■ Request: Can you carry on the piece about moving from Lightroom to Photoshop, starting right after its final sentence?

■ Document extract:
━━━━━━━━━━

Making the jump from Lightroom to Photoshop can be an intimidating proposition. Much like that first time you switched the camera from Auto all the way to that frightening ‘M’, suddenly you had more tools to work with than you knew what to do with. No longer was the camera handling everything behind the scenes and making the majority of the decisions for you; now you had to know the correlation between Shutter Speed, Aperture and ISO to make the image you wanted.
While Lightroom isn’t exactly the ‘Auto’ of Post Processing workflows, far from it, it does abstract some things away in the name of ease of use. Lightroom is a fantastic piece of Image correction software. It allows both a huge amount of improvement of both RAW (and heaven forbid) JPG images and I still heavily use it at the beginning and end of my post processing workflow. The main thing to remember is that Lightroom is a completely non-destructive editing process. Your original image is never touched, rather Lightroom simply gathers up the current position of every slider and selective adjustment you’ve made and in real time shows you the result on your screen. It does have it’s limitations in the scope and flexibility that an image can be adjusted, even with the additions of range masking for its selective editing tools. In Lightroom’s global adjustments, the order of operations doesn’t matter, you can adjust the sliders in any order you want, as often as you’d like, and your image will look exactly the same as if you adjusted them in any other order.

━━━━━━━━━━

[Data excerpts]
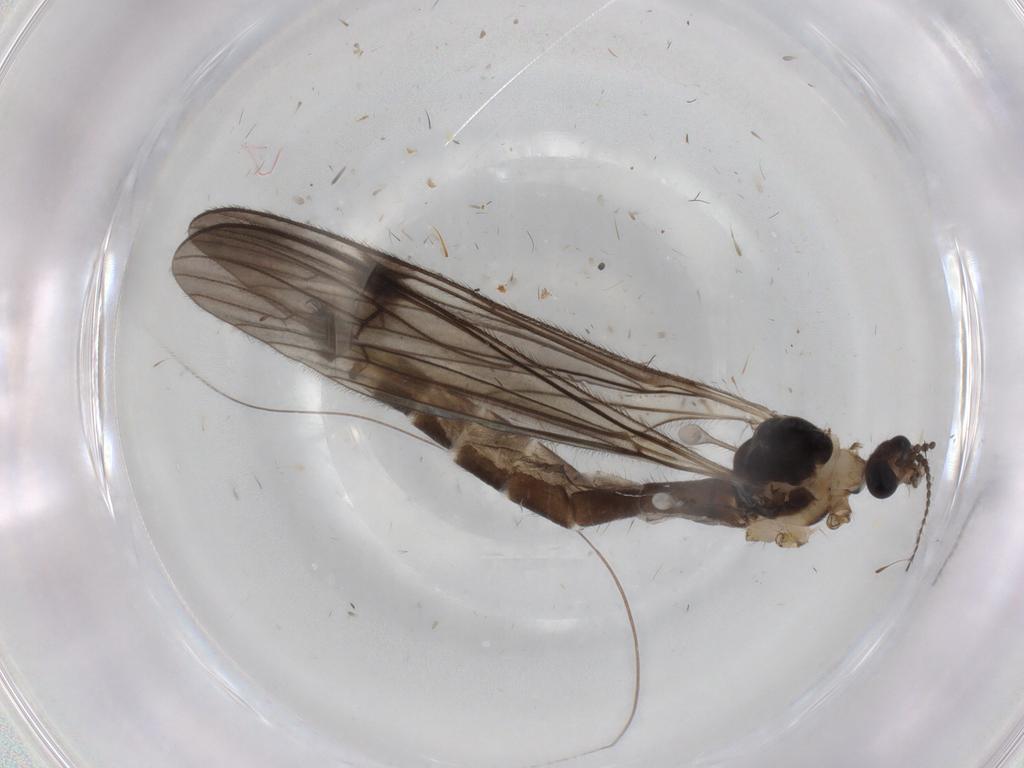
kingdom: Animalia
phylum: Arthropoda
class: Insecta
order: Diptera
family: Cecidomyiidae
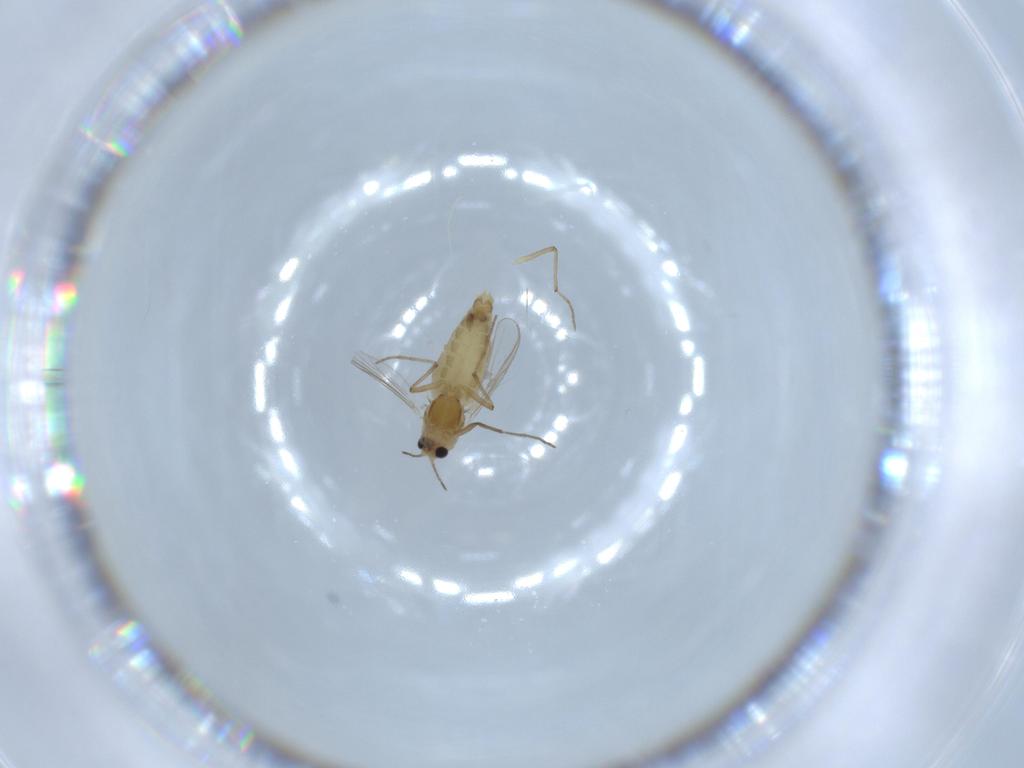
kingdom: Animalia
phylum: Arthropoda
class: Insecta
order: Diptera
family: Chironomidae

━━━━━━━━━━

■ Task answer:
One of the first things you’ll discover when making the transition to Photoshop is that your image sits in a panel off to the right side labeled ‘Layers’. Layers are, without doubt, the single most important building block of the application. And it can be one of the most confusing to understand at first, but once you master it, the first key in opening up the vast toolbox that is Photoshop will be in grasp.
I’ve heard Layers explained in a great number of ways, from ‘sheets of paper’ to ‘sheets of film’ to ‘panes of glass’, and so forth. When I open an image in Photoshop either from Lightroom or Adobe Camera Raw, I start with a fresh clean ‘print’ of my RAW file sitting on the work space. Coming from Lightroom I right-click on the image, ‘Edit-in’ and select Photoshop CC. That is your ‘Background Layer’. That’s your starting point for everything else you’re going to do in Photoshop, a crisp clean copy of your image sitting on the desk. Note: Unless you are using a Smart Objects, you are no longer using your RAW file in Photoshop, rather a TIF. Thus having as much dynamic range in the image as needed is vital before starting in Photoshop.

Coming from Lightroom, you might first dig through the ‘Image’ menu in Photoshop until you find something called ‘Adjustments’ and find things you’re familiar with: Curves, Levels, Saturation, Exposure, lots of adjustments. Here is where the first critical difference between Lightroom and Photoshop is – adjustments done directlyto your Background layer are destructive. Make one saturation adjustment drop it to 0, that’s done, finished, only way back is the history/undo, no amount of additional saturation adjustments is going to get you back to where you started. Likewise, make an exposure adjustment too far and blow out your highlights; they’re gone, and not coming back by making MORE adjustments. You get the idea. However, since the title of this article is ‘Layers’, about now you’re probably guessing there’s a better way. And there is. And yes, it’s layers!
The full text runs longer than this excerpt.